Time-Bending: A Simple Alchemy.
If we can focus our minds, we can change the nature—and the perceived speed—of time.
Time is not real, in a finite sense; it’s relative.
You may have already noticed that the slowing down, or speeding up, of time sometimes seems to happen while you're engaged in various activities. Some examples can be: during meditation, while sleeping, playing music, doing sports, making art, during a car accident, or even when on a psychotropic substance. These are just some instances, but countless examples of experiencing time's elasticity exist.
Clock time is not universal law; it’s simply an established device that was created to commodify productivity.
Have you noticed that time also seems to move faster with every year of life? Sometimes, it may even seem to accelerate month over month. This is not a figment of your imagination--It's a collective truth of our time.
The reason why time seems to speed up, even when calendars and clocks suggests otherwise, is because of the speed with which our technology moves…And how much of our attention it commands, on so many levels of our psyches. Our phones, Smartwatches, computers, Smart TVs…Even our cars, are constantly bombarding us with information. Some of this information creates somatic disturbances—constant emotional reaction, which can eventually culminate in adrenal fatigue. The amount of data that we're taking in, minute by minute, makes time tick by more quickly than ever.
Imagine how differently time must have seemed to move, even as recently as the early 1800s.
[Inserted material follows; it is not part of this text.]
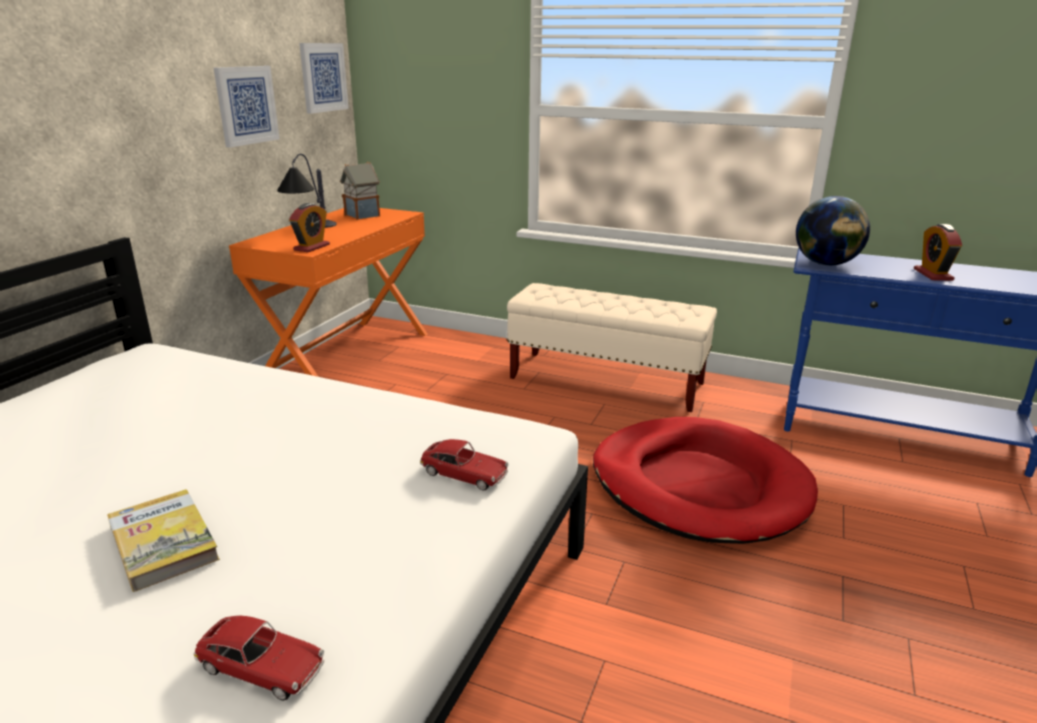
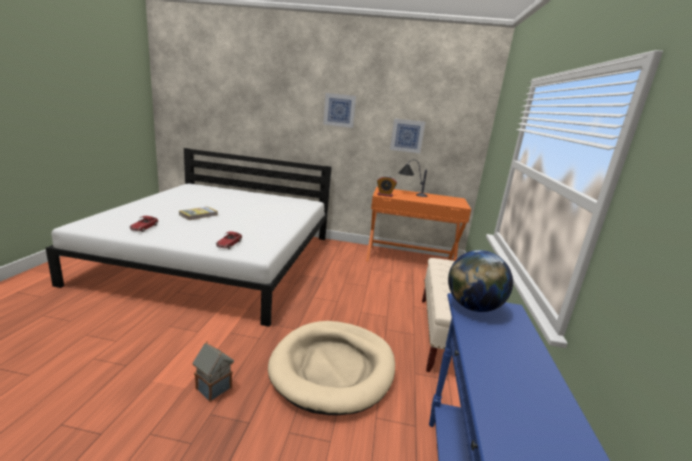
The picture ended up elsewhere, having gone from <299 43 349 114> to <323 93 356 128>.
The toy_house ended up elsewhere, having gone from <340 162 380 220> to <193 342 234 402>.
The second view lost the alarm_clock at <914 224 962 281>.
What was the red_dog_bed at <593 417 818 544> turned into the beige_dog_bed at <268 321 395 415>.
Without electricity, the Internet, television or telephones, humanity's concentration could be wielded on a single task, in a laser-like fashion. This is a stark contrast from what the typical attention has become in the present, which is more akin to a grasshopper on methamphetamines.
People in the past often spent their time doing one activity at a time. Things like playing an instrument, alone, or for the entertainment of others; taking in a theatrical performance, reading deeply on a particular subject, or actively socializing.
There wasn’t an inexhaustible wealth of choice assaulting our ancestors at every moment, so an activity at hand tended to be engaged in more fully, with presence. Therefore, the hours had a quality of moving more deliberately--causing time to pass at a slower tempo.
Taking time in hand makes setting (and subsequently manifesting) intentions more effective. It also makes us more adept at taking in information, analyzing and synthesizing, because we give ourselves a chance to think critically about it.
All it takes to succeed at bending our perception of time is regular disconnection from interactive components of the digital web--and the accompanying "realtime" notifications--that ensnare us.
Stepping away from these, however temporarily, helps us capture both unhurried minutes and expanded mental space...The pair of which are necessary to synthesize any information we receive, or to create anything of worth.
With steady practice, we’ll quickly improve at disconnecting and refocusing our attention. After all, slow was the relative, natural speed of man's experience for generations.
Doing this will allow us, once again, to mold the hours to our vision--rather than forcing our lives into ill-fitting, prefabricated frames of time.
—JLT 9/25/24
Suggested listening accompaniment: "Time" by Pink Floyd.